▸ DIRECTIONS: Scan the entries below for "школа" and copy each line that holds it.

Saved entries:

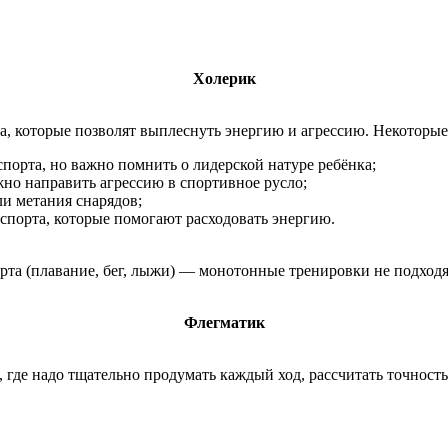
Холерик
, которые позволят выплеснуть энергию и агрессию. Некоторые
порта, но важно помнить о лидерской натуре ребёнка;
жно направить агрессию в спортивное русло;
ли метания снарядов;
спорта, которые помогают расходовать энергию.
рта (плавание, бег, лыжи) — монотонные тренировки не подходят
Флегматик
где надо тщательно продумать каждый ход, рассчитать точность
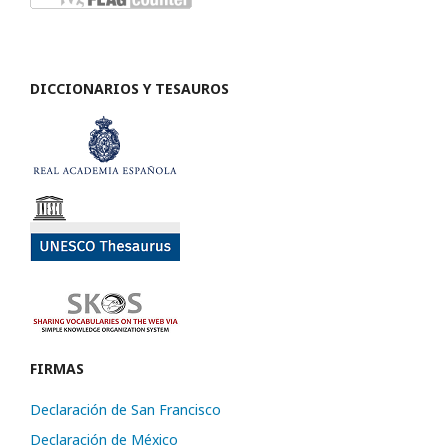
DICCIONARIOS Y TESAUROS
FIRMAS
Declaración de San Francisco
Declaración de México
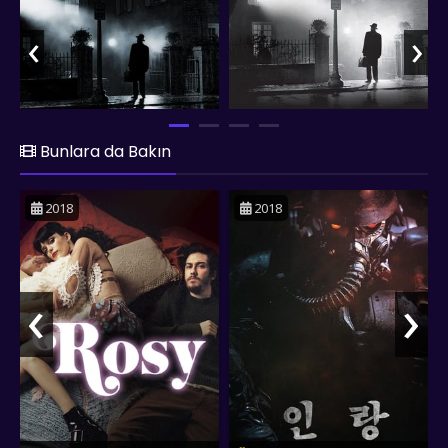
rahiplerin ve ailenin inancını sınar ve sonuçta herkesi derinden
etkiler. Film, gerilim dolu sahneleri ve korkutucu atmosferiyle
‹
›
sinema tarihinde unutulmaz bir yer edinmiştir.
Bunlara da Bakın
2018
2018
‹
›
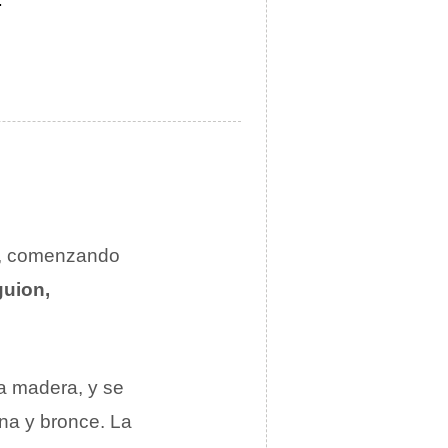
al, comenzando
guion,
a madera, y se
ina y bronce. La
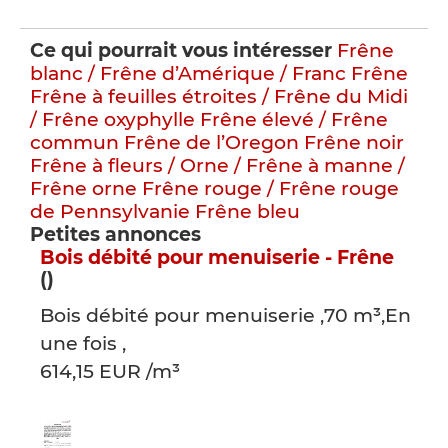
Ce qui pourrait vous intéresser
Frêne
blanc / Frêne d’Amérique / Franc Frêne
Frêne à feuilles étroites / Frêne du Midi
/ Frêne oxyphylle
Frêne élevé / Frêne
commun
Frêne de l’Oregon
Frêne noir
Frêne à fleurs / Orne / Frêne à manne /
Frêne orne
Frêne rouge / Frêne rouge
de Pennsylvanie
Frêne bleu
Petites annonces
Bois débité pour menuiserie - Frêne
()
Bois débité pour menuiserie ,70 m³,En
une fois ,
614,15 EUR /m³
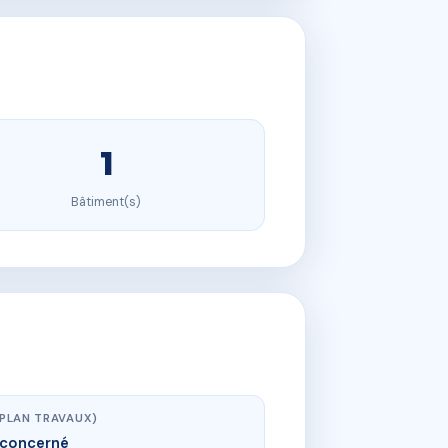
1
Bâtiment(s)
(PLAN TRAVAUX)
concerné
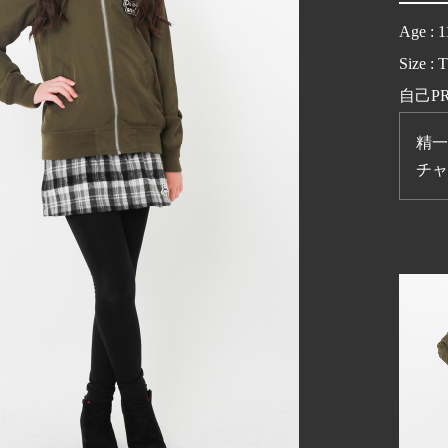
Age : 1
Size : 
自己P
精一
チャ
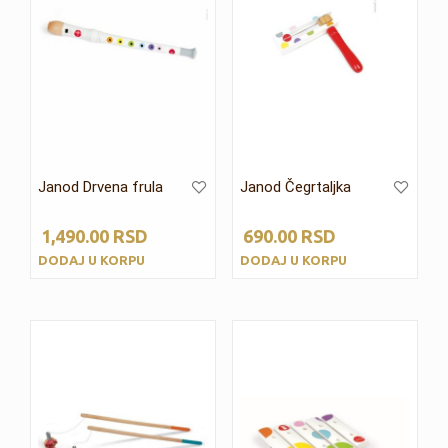
Janod Drvena frula
Janod Čegrtaljka
1,490.00
RSD
690.00
RSD
DODAJ U KORPU
DODAJ U KORPU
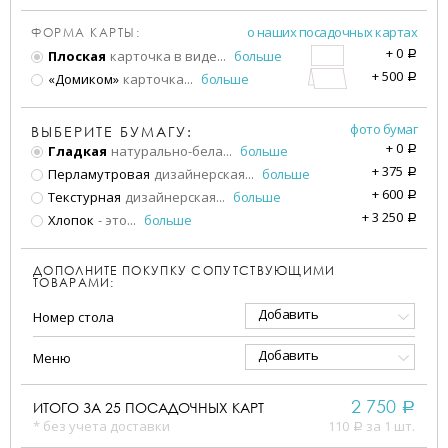
о наших посадочных картах
ФОРМА КАРТЫ:
+
0
Плоская
карточка в виде
...
больше
a
+
500
«Домиком»
карточка
...
больше
a
фото бумаг
ВЫБЕРИТЕ БУМАГУ:
+
0
Гладкая
натурально-бела
...
больше
a
+
375
Перламутровая
дизайнерская
...
больше
a
+
600
Текстурная
дизайнерская
...
больше
a
+
3 250
Хлопок
- это
...
больше
a
ДОПОЛНИТЕ ПОКУПКУ СОПУТСТВУЮЩИМИ
ТОВАРАМИ:
Добавить
Номер стола
Добавить
Меню
2 750
ИТОГО ЗА
25
ПОСАДОЧНЫХ КАРТ
a
* без учета доставки
110
за 1 шт.
a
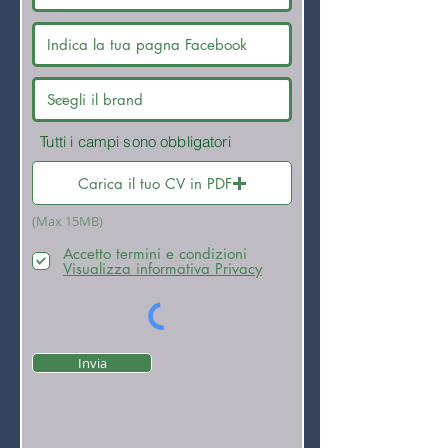
Tutti i campi sono obbligatori
Carica il tuo CV in PDF
(Max 15MB)
Accetto termini e condizioni
Visualizza informativa Privacy
Invia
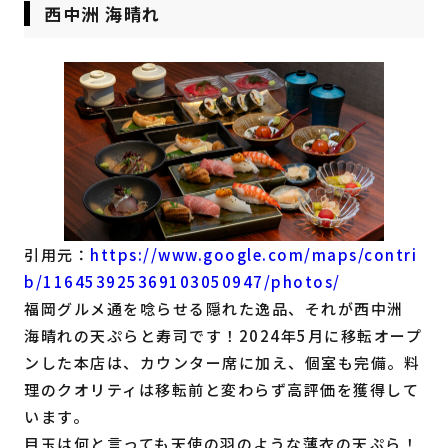
西中洲 海晴れ
引用元：
https://www.google.com/maps/contri
b/116453925369103050947/photos/
福岡グルメ通を唸らせる隠れた逸品、それが西中洲
海晴れの天ぷらと寿司です！2024年5月に移転オープ
ンした本店は、カウンター席に加え、個室も完備。料
理のクオリティは移転前と変わらず高評価を獲得して
います。
目玉は何と言っても天使の羽のような薄衣の天ぷら！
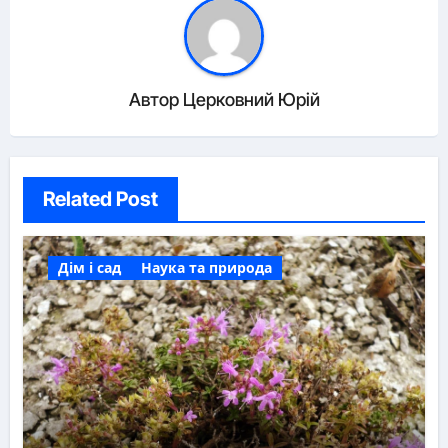
Автор
Церковний Юрій
Related Post
Дім і сад
Наука та природа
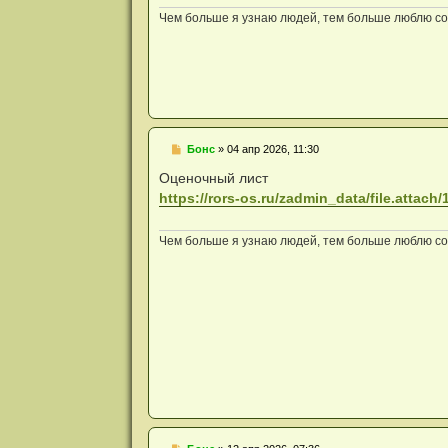
е
с
Чем больше я узнаю людей, тем больше люблю соб
о
о
б
щ
е
н
и
е
Н
Бонс
»
04 апр 2026, 11:30
е
п
Оценочный лист
р
https://rors-os.ru/zadmin_data/file.attach/
о
ч
и
т
Чем больше я узнаю людей, тем больше люблю соб
а
н
н
о
е
с
о
о
б
щ
е
н
и
е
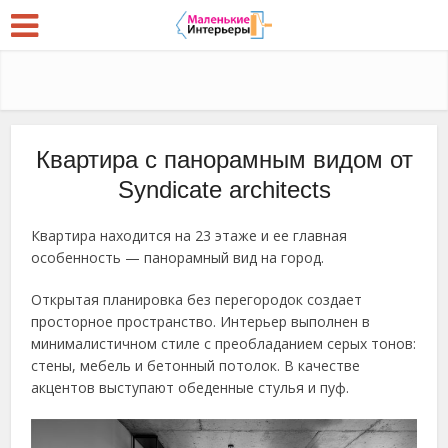
Квартира с панорамным видом от
Syndicate architects
Квартира находится на 23 этаже и ее главная
особенность — панорамный вид на город.
Открытая планировка без перегородок создает
просторное пространство. Интерьер выполнен в
минималистичном стиле с преобладанием серых тонов:
стены, мебель и бетонный потолок. В качестве
акцентов выступают обеденные стулья и пуф.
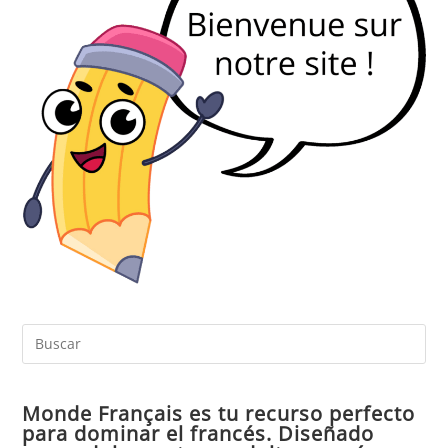
Pul
Es
par
Monde Français es tu recurso perfecto
cer
para dominar el francés. Diseñado
el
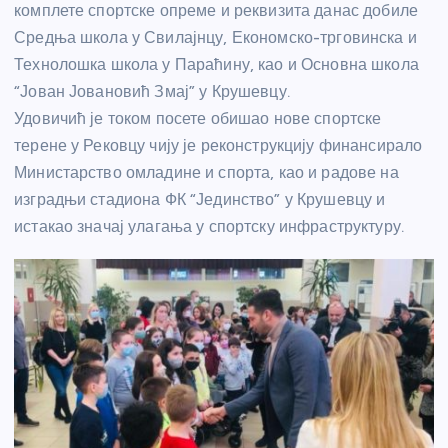
комплете спортске опреме и реквизита данас добиле
Средња школа у Свилајнцу, Економско-трговинска и
Технолошка школа у Параћину, као и Основна школа
“Јован Јовановић Змај” у Крушевцу.
Удовичић је током посете обишао нове спортске
терене у Рековцу чију је реконструкцију финансирало
Министарство омладине и спорта, као и радове на
изградњи стадиона ФК “Јединство” у Крушевцу и
истакао значај улагања у спортску инфраструктуру.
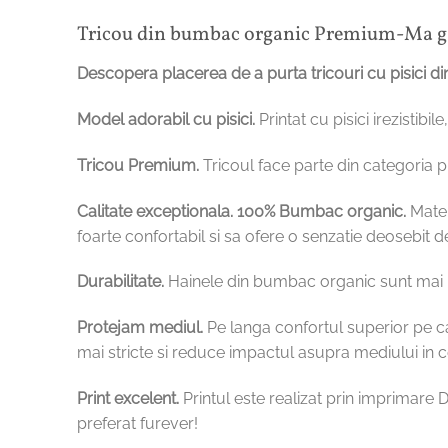
Tricou din bumbac organic Premium-Ma ga
Descopera placerea de a purta tricouri cu pisici di
Model adorabil cu pisici.
Printat cu pisici irezistib
Tricou Premium.
Tricoul face parte din categoria 
Calitate exceptionala.
100% Bumbac organic.
Mater
foarte confortabil si sa ofere o senzatie deosebit d
Durabilitate.
Hainele din bumbac organic sunt mai re
Protejam mediul.
Pe langa confortul superior pe c
mai stricte si reduce impactul asupra mediului i
Print excelent.
Printul este realizat prin imprimare D
preferat furever!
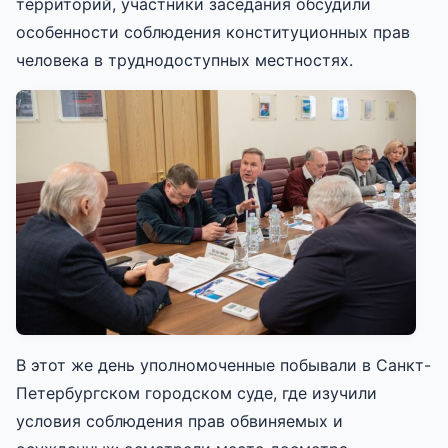
территорий, участники заседания обсудили
особенности соблюдения конституционных прав
человека в труднодоступных местностях.
В этот же день уполномоченные побывали в Санкт-
Петербургском городском суде, где изучили
условия соблюдения прав обвиняемых и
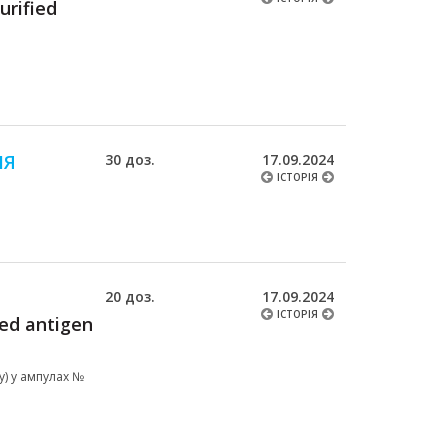
urified
ЛЯ
30 доз.
17.09.2024
ІСТОРІЯ
20 доз.
17.09.2024
ІСТОРІЯ
ied antigen
у) у ампулах №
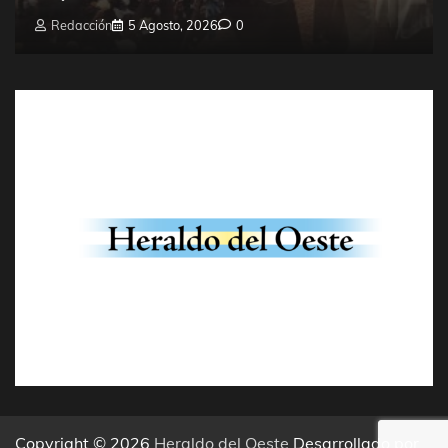
Redacción
5 Agosto, 2026
0
Copyright © 2026
Heraldo del Oeste
Desarrollado por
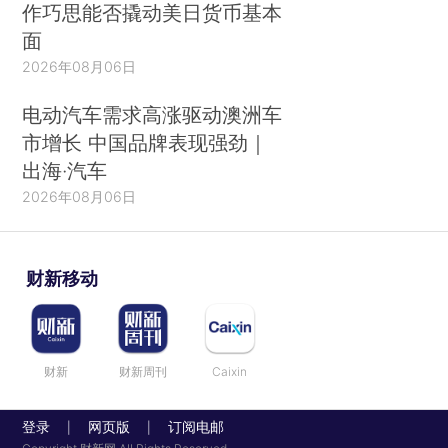
作巧思能否撬动美日货币基本
面
2026年08月06日
电动汽车需求高涨驱动澳洲车
市增长 中国品牌表现强劲｜
出海·汽车
2026年08月06日
财新移动
财新
财新周刊
Caixin
登录
网页版
订阅电邮
|
|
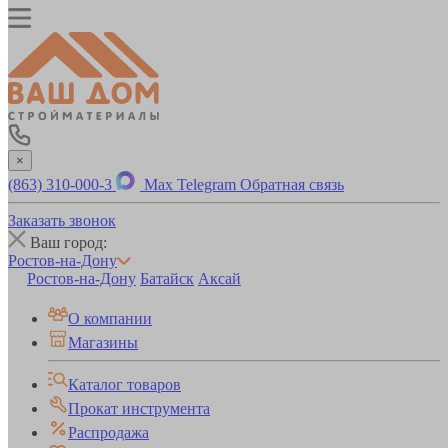
×
(863) 310-000-3
Max
Telegram
Обратная связь
Заказать звонок
Ваш город:
Ростов-на-Дону
Ростов-на-Дону
Батайск
Аксай
О компании
Магазины
Каталог товаров
Прокат инструмента
Распродажа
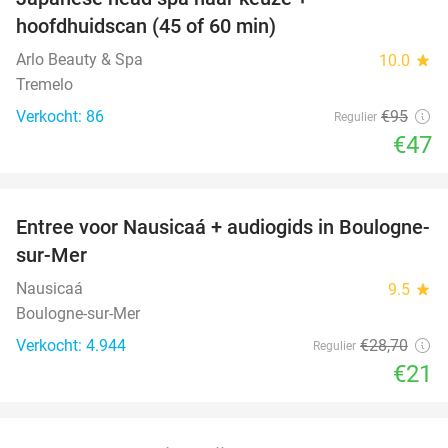
51%
hoofdhuidscan (45 of 60 min)
Arlo Beauty & Spa
10.0
star
Tremelo
Verkocht: 86
€95
Regulier
€47
favorite_border
Entree voor Nausicaá + audiogids in Boulogne-
27%
sur-Mer
Nausicaá
9.5
star
Boulogne-sur-Mer
Verkocht: 4.944
€28
,70
Regulier
€21
favorite_border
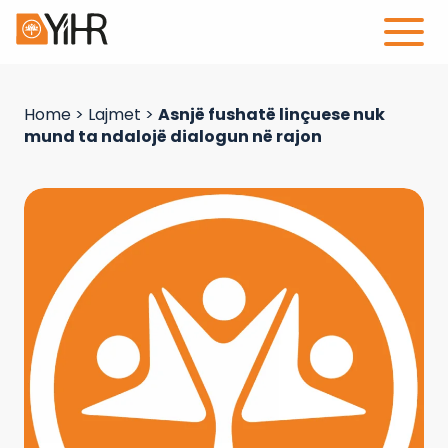
Home
>
Lajmet
>
Asnjë fushatë linçuese nuk
mund ta ndalojë dialogun në rajon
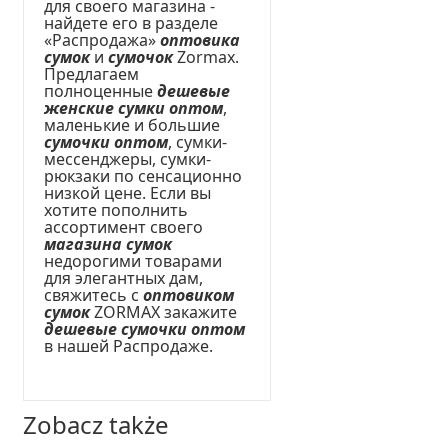
для своего магазина -
найдете его в разделе
«Распродажа»
оптовика
сумок
и
сумочок
Zormax.
Предлагаем
полноценные
дешевые
женские сумки оптом
,
маленькие и большие
сумочки оптом
, сумки-
мессенджеры, сумки-
рюкзаки по сенсационно
низкой цене. Если вы
хотите пополнить
ассортимент своего
магазина сумок
недорогими товарами
для элегантных дам,
свяжитесь с
оптовиком
сумок
ZORMAX закажите
дешевые сумочки оптом
в нашей Распродаже.
Zobacz także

▸ ANSWER TO THIS TASK:
Средња школа у Свилајнцу, Економско-трговинска и
Технолошка школа у Параћину, као и Основна школа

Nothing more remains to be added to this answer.